### To do:
Apart from the images, reproduce all of the data word for word.

(Data records begins)

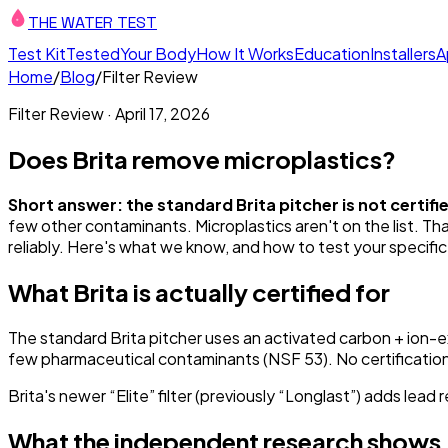
THE WATER TEST
Test Kit
Tested
Your Body
How It Works
Education
Installers
A
Home
/
Blog
/
Filter Review
Filter Review
·
April 17, 2026
Does Brita remove microplastics?
Short answer: the standard Brita pitcher is not certif
few other contaminants. Microplastics aren't on the list. Th
reliably. Here's what we know, and how to test your specific
What Brita is actually certified for
The standard Brita pitcher uses an activated carbon + ion-ex
few pharmaceutical contaminants (NSF 53). No certification f
Brita's newer “Elite” filter (previously “Longlast”) adds lead 
What the independent research shows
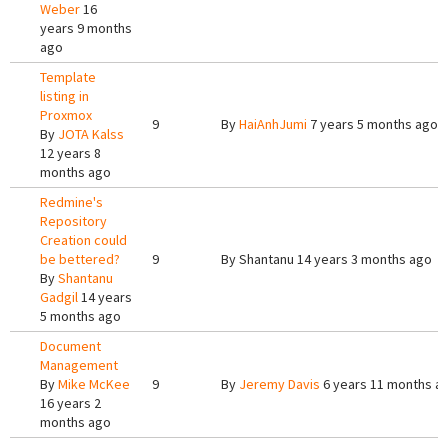
Weber
16
years 9 months
ago
Template
listing in
Proxmox
9
By
HaiAnhJumi
7 years 5 months ago
By
JOTA Kalss
12 years 8
months ago
Redmine's
Repository
Creation could
be bettered?
9
By
Shantanu
14 years 3 months ago
By
Shantanu
Gadgil
14 years
5 months ago
Document
Management
By
Mike McKee
9
By
Jeremy Davis
6 years 11 months a
16 years 2
months ago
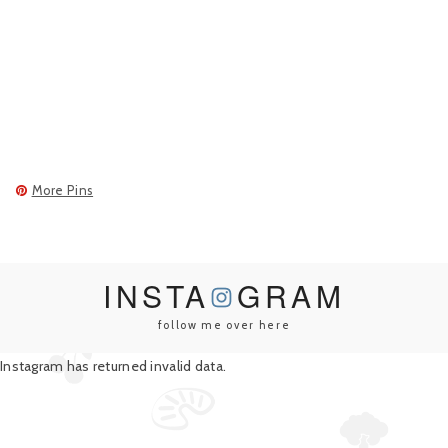
More Pins
INSTA
GRAM
follow me over here
Instagram has returned invalid data.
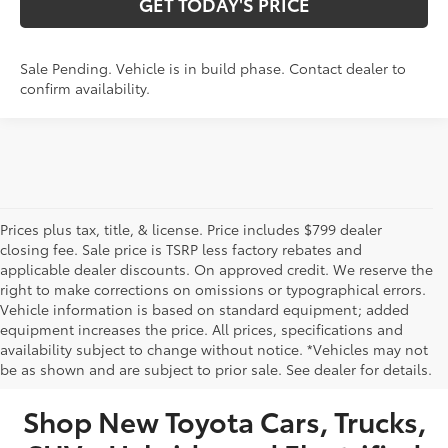
GET TODAY'S PRICE
Sale Pending. Vehicle is in build phase. Contact dealer to
confirm availability.
Prices plus tax, title, & license. Price includes $799 dealer
closing fee. Sale price is TSRP less factory rebates and
applicable dealer discounts. On approved credit. We reserve the
right to make corrections on omissions or typographical errors.
Vehicle information is based on standard equipment; added
equipment increases the price. All prices, specifications and
NEW TOYOTA VEHICLES FOR SALE IN BRISTOL,
availability subject to change without notice. *Vehicles may not
be as shown and are subject to prior sale. See dealer for details.
TN
Shop New Toyota Cars, Trucks,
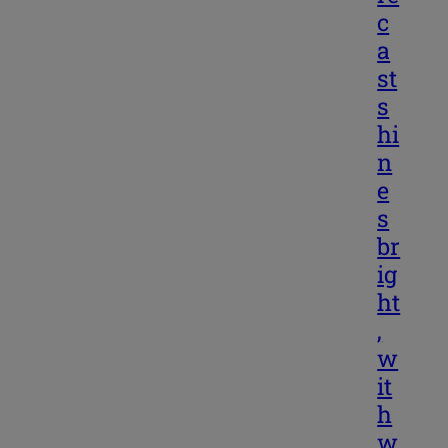
c
a
st
s
hi
n
e
s
br
ig
ht
,
w
it
h
w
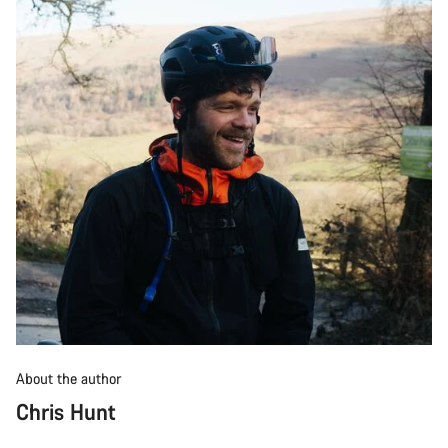
About the author
Chris Hunt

(Data records ends)

### Your response:
THE WATER TEST
Test Kit
Tested
Your Body
How It Works
Education
Installers
A
Home
/
Blog
/
Filter Review
Filter Review
·
April 17, 2026
Does Brita remove microplastics?
Short answer: the standard Brita pitcher is not certif
few other contaminants. Microplastics aren't on the list. Th
reliably. Here's what we know, and how to test your specific
What Brita is actually certified for
The standard Brita pitcher uses an activated carbon + ion-ex
few pharmaceutical contaminants (NSF 53). No certification f
Brita's newer “Elite” filter (previously “Longlast”) adds lead 
What the independent research shows
Weber
16
years 9 months
ago
Template
listing in
Proxmox
9
By
HaiAnhJumi
7 years 5 months ago
By
JOTA Kalss
12 years 8
months ago
Redmine's
Repository
Creation could
be bettered?
9
By
Shantanu
14 years 3 months ago
By
Shantanu
Gadgil
14 years
5 months ago
Document
Management
By
Mike McKee
9
By
Jeremy Davis
6 years 11 months a
16 years 2
months ago
More Pins
INSTA
GRAM
follow me over here
Instagram has returned invalid data.
GET TODAY'S PRICE
Sale Pending. Vehicle is in build phase. Contact dealer to
confirm availability.
Prices plus tax, title, & license. Price includes $799 dealer
closing fee. Sale price is TSRP less factory rebates and
applicable dealer discounts. On approved credit. We reserve the
right to make corrections on omissions or typographical errors.
Vehicle information is based on standard equipment; added
equipment increases the price. All prices, specifications and
NEW TOYOTA VEHICLES FOR SALE IN BRISTOL,
availability subject to change without notice. *Vehicles may not
be as shown and are subject to prior sale. See dealer for details.
TN
Shop New Toyota Cars, Trucks,
c
a
st
s
hi
n
e
s
br
ig
ht
,
w
it
h
w
About the author
Chris Hunt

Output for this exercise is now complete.